- _SET TASK A_: Reproduce the rows word for word, from the first row through the line that contains "family: Charadriidae", including both of those lines.

**** SOURCE ****

At his point the book isn't laying out any differential equation to solve. It is just defining the mass matrix and load vector, on the mesh/interval $I$, in the context of approximation and projection. In this context the mass matrix is defined by the book as $$ M_{ij} = \int_I \phi_j \phi_i \,dx $$ and the load vector for a function $f(x)$ as $$ b_i = \int_I f \phi_i \,dx $$ where $\phi_i$ are the "hat functions," basis of the subspace of piecewise linear functions on the mesh of $I$.

So the whole point of these definitions in this chapter of the book (again, not yet laying out any differential equation to solve) was supposedly that the equation $$ \mathbf{M \xi = b} $$ holds for the coordinates $\xi_i$ of the $L^2$-projection of $f(x)$ onto the mesh.

QUESTION 1: is this so? Have I understood the book correctly so far?


On this assumption I based my unit tests. First, I understand that $$ \sum_i \xi_i \phi_i(x) \approx f(x) $$ Moreover, I understand that if I choose a mesh $I$ and a function $f$ which happens to be already piecewise linear on $I$, the approximation should become identity.

Therefore I made up the following example: $$ \mathbf{x} = \{ -10, -4, 8 \} \\ f(x) = \left| 2 x + 8 \right| $$ which gives me the following mass matrix and load vector: $$ \mathbf{M} = \begin{bmatrix} 2 & 1 & 0 \\ 1 & 6 & 2 \\ 0 & 2 & 4 \end{bmatrix} \\ \mathbf{b} = \{ 36, 0, 144 \} $$ Since the projection should equal the original function, because the latter was already in the subspace (*): $$ \mathbf{M \cdot \xi \stackrel{*}{=} M} \cdot \{ f\left(\mathbf{x}(1)\right), f\left(\mathbf{x}(2)\right), f\left(\mathbf{x}(3)\right) \} $$ However this gives $$ \mathbf{M} \cdot \{ 12, 0, 24 \} = \{ 24, 60, 96 \} \neq \mathbf{b} $$ Not even approximate.

**** THE DATA ****

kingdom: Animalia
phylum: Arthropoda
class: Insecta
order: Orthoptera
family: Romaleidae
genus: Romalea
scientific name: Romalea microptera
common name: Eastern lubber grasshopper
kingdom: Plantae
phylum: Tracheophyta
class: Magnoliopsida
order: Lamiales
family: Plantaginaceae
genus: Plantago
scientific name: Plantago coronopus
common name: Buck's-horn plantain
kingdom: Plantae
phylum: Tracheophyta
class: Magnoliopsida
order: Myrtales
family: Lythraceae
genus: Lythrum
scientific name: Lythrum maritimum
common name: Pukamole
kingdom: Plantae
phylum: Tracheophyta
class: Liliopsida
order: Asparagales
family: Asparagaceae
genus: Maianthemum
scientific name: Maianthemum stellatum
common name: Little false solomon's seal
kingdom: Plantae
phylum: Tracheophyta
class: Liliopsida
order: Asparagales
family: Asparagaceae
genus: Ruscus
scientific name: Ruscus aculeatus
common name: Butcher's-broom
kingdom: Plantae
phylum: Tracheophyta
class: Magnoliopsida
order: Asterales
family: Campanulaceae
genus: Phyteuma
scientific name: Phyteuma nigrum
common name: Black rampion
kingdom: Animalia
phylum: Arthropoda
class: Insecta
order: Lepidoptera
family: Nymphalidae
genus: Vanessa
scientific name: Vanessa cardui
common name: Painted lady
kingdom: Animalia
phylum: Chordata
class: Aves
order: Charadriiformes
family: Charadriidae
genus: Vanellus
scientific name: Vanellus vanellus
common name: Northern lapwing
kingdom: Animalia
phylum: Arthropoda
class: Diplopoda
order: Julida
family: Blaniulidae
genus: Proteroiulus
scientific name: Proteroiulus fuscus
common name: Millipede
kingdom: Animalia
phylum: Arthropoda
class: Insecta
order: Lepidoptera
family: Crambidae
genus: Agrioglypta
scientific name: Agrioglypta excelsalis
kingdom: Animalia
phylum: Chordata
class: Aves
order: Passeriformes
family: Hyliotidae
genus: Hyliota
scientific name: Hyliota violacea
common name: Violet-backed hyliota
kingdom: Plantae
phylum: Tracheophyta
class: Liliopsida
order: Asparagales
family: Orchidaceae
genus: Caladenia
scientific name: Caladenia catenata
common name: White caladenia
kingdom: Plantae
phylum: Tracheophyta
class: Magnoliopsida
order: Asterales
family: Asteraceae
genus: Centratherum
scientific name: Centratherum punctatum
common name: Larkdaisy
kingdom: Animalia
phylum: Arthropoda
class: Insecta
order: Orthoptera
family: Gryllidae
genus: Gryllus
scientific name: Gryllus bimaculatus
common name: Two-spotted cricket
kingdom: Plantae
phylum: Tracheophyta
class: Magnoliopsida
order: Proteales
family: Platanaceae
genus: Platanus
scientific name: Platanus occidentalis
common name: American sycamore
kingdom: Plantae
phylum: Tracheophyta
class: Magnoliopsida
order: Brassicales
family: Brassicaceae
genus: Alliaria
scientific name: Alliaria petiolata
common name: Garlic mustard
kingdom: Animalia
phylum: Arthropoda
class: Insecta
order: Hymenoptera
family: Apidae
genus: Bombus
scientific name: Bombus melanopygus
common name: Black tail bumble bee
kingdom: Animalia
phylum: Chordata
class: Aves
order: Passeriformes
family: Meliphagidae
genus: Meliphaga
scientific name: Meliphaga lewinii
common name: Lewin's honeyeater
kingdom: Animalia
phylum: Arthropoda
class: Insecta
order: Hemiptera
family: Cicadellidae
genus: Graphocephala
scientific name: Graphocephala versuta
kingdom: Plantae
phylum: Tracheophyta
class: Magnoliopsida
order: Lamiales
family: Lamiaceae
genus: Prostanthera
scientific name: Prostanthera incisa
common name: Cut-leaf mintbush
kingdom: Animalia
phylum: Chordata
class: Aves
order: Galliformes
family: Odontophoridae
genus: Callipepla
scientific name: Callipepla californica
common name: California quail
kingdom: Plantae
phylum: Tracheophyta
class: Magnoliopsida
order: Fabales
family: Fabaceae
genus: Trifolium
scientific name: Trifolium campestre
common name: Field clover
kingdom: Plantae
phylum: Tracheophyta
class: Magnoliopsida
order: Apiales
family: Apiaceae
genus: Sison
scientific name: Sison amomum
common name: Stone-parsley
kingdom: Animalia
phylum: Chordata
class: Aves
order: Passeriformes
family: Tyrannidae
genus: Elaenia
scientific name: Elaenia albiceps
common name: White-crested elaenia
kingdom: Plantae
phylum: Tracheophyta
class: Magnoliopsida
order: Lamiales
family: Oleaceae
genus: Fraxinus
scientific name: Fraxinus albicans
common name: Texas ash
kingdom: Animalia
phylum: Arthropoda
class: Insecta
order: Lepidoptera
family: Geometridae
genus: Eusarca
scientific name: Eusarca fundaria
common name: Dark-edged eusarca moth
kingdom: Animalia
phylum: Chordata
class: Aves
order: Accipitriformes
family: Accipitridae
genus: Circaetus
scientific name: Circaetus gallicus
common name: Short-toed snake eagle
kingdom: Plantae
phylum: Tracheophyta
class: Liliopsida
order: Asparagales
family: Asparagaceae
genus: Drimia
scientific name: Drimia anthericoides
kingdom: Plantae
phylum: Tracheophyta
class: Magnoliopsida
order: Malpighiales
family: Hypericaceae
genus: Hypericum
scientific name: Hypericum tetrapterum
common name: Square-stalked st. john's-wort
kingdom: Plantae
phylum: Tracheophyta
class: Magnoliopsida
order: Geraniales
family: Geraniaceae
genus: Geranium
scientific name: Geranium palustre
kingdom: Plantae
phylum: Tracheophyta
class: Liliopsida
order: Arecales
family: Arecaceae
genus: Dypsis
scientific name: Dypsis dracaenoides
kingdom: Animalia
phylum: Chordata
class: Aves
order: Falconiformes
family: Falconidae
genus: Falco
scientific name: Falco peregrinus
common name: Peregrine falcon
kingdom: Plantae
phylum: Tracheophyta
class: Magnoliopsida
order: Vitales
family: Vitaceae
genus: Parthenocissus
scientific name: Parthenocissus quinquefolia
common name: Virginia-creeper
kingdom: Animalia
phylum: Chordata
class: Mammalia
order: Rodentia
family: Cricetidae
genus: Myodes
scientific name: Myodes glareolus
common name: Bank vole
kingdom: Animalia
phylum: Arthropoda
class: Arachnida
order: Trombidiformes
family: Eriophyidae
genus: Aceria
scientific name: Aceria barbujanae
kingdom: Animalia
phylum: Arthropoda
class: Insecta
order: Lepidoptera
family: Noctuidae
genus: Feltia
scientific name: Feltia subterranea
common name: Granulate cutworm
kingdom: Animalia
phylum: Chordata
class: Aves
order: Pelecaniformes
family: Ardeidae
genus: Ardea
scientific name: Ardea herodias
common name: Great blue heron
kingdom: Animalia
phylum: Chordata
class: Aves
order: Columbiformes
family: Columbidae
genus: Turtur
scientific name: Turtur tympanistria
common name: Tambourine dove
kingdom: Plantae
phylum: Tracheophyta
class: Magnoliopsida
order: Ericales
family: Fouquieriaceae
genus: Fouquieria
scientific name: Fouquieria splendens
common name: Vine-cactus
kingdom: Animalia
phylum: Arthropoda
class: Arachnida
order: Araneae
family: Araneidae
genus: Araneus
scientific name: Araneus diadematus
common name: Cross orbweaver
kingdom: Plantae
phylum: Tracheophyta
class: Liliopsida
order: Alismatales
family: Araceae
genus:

****

- _SET TASK B_: Decide whether each statement agrees with the passage on the mass matrix and load vector. Answer yes or no for each, and quote the deciding words of the passage. (i) At this point the book sets out a differential equation to solve. (ii) The product computed in the example comes close to the load vector. (iii) The book defines the mass matrix and load vector in the context of approximation and projection.

- _RIGHT ANSWER A_:
kingdom: Animalia
phylum: Arthropoda
class: Insecta
order: Orthoptera
family: Romaleidae
genus: Romalea
scientific name: Romalea microptera
common name: Eastern lubber grasshopper
kingdom: Plantae
phylum: Tracheophyta
class: Magnoliopsida
order: Lamiales
family: Plantaginaceae
genus: Plantago
scientific name: Plantago coronopus
common name: Buck's-horn plantain
kingdom: Plantae
phylum: Tracheophyta
class: Magnoliopsida
order: Myrtales
family: Lythraceae
genus: Lythrum
scientific name: Lythrum maritimum
common name: Pukamole
kingdom: Plantae
phylum: Tracheophyta
class: Liliopsida
order: Asparagales
family: Asparagaceae
genus: Maianthemum
scientific name: Maianthemum stellatum
common name: Little false solomon's seal
kingdom: Plantae
phylum: Tracheophyta
class: Liliopsida
order: Asparagales
family: Asparagaceae
genus: Ruscus
scientific name: Ruscus aculeatus
common name: Butcher's-broom
kingdom: Plantae
phylum: Tracheophyta
class: Magnoliopsida
order: Asterales
family: Campanulaceae
genus: Phyteuma
scientific name: Phyteuma nigrum
common name: Black rampion
kingdom: Animalia
phylum: Arthropoda
class: Insecta
order: Lepidoptera
family: Nymphalidae
genus: Vanessa
scientific name: Vanessa cardui
common name: Painted lady
kingdom: Animalia
phylum: Chordata
class: Aves
order: Charadriiformes
family: Charadriidae

- _RIGHT ANSWER B_:
(i) No: "the book isn't laying out any differential equation to solve"
(ii) No: "Not even approximate."
(iii) Yes: "in the context of approximation and projection"